O Brasil mais que dobrou, em três anos, a proporção de alunos que estudam em escolas com proibição do uso de celular —de 37% em 2022 para 81% em 2025. Ao mesmo tempo, a capacidade das unidades de ensino do país de integrar tecnologias digitais ao aprendizado permanece abaixo da média internacional.

Os dados são do Pisa (Programa Internacional de Avaliação de Estudantes) de 2025, divulgado nesta terça-feira (8) pela OCDE (Organização para a Cooperação e Desenvolvimento Econômico).

A política contra o celular em sala de aula no Brasil, iniciada em janeiro de 2025, teve efeito mais rápido que o observado na média dos países da OCDE, em que a proporção passou de 34% para 49% no período.

A OCDE reconhece o banimento do celular como uma das medidas mais eficazes contra a distração digital em sala. Segundo o Pisa 2025, estudantes de escolas que proíbem o uso do celular nas dependências têm cerca de 13% menos chances de relatar distração digital durante as aulas, na média dos países da organização.

O Pisa avalia estudantes de 15 anos matriculados em escolas dos países e economias participantes. A cada edição, o exame se aprofunda em uma das áreas avaliadas; em 2025, ciências foi a disciplina escolhida para essa análise mais detalhada.

Além do desempenho acadêmico, o estudo coleta informações sobre o ambiente escolar e o uso de tecnologias por meio de questionários respondidos por estudantes e diretores.

O avanço nessa política não veio acompanhado da inserção de tecnologias pedagógicas nas unidades de ensino do país. Isso é o que mostra o Indicador de Capacidade Digital das Escolas, também divulgado no Pisa.

Esse mecanismo não mede a quantidade de computadores ou outros equipamentos disponíveis. A OCDE constrói o índice a partir de cinco aspectos avaliados pelos diretores:

  • existência de uma plataforma de ensino online eficaz
  • habilidade técnica e pedagógica dos professores para integrar dispositivos digitais às aulas
  • disponibilidade de recursos para que eles aprendam a usar essas ferramentas
  • incentivos para incorporar tecnologia ao ensino
  • tempo disponível para preparar aulas que utilizem esses recursos

A combinação das respostas produz um índice cuja média internacional é fixada em zero.

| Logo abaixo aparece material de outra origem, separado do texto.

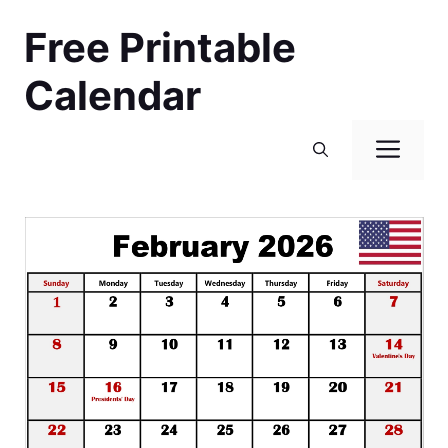
Skip
Free Printable
to
content
Calendar
Men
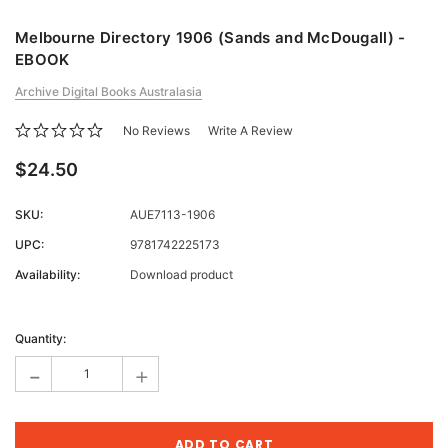
Melbourne Directory 1906 (Sands and McDougall) -
EBOOK
Archive Digital Books Australasia
No Reviews
Write A Review
$24.50
SKU:
AUE7113-1906
UPC:
9781742225173
Availability:
Download product
Current
Stock:
Quantity:
-
+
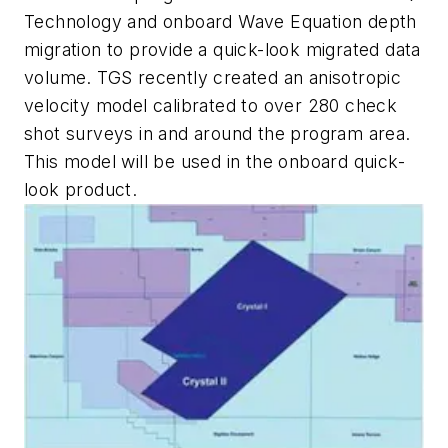
Technology and onboard Wave Equation depth
migration to provide a quick-look migrated data
volume. TGS recently created an anisotropic
velocity model calibrated to over 280 check
shot surveys in and around the program area.
This model will be used in the onboard quick-
look product.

Valores negativos indicam capacidade abaixo da média internacional e positivos, acima dela.

O Brasil registra -0,86 nesse indicador, ante -0,03 na média da OCDE. Nos extremos, os Emirados Árabes Unidos têm 0,98 e Singapura, 0,91, enquanto o Quênia registra -1,16. Na América Latina, o Chile apresenta o maior resultado, com -0,61, ainda abaixo da média da OCDE.

Alunos brasileiros já usam IA acima da média

Apesar da menor capacidade das escolas de integrar tecnologia ao ensino, o uso de ferramentas digitais pelos estudantes brasileiros supera a média da OCDE em um dos indicadores: 48% afirmam usar chatbots de inteligência artificial ao menos uma vez por semana para tarefas escolares, ante 46% na média da organização.

O tempo de uso de dispositivos digitais para atividades de aprendizagem, porém, é menor no Brasil. Os estudantes brasileiros passam, em média, 1,3 hora por dia usando esses equipamentos na escola para aprender, contra 1,7 hora na média da OCDE.

Para atividades de lazer, a diferença é menor: 1 hora por dia no Brasil e 1,1 hora na média dos países da organização.

O Pisa também avaliou os resultados do uso de equipamentos em sala. Nas aulas de ciências, por exemplo, 25% dos estudantes brasileiros relatam se distrair com dispositivos digitais, ante 28% na média da OCDE.

O ponto destacado no levantamento é que, entre os alunos brasileiros que relatam esse tipo de distração, o desempenho na disciplina é, em média, 19 pontos menor. Na média dos países observados, a diferença é de 11 pontos.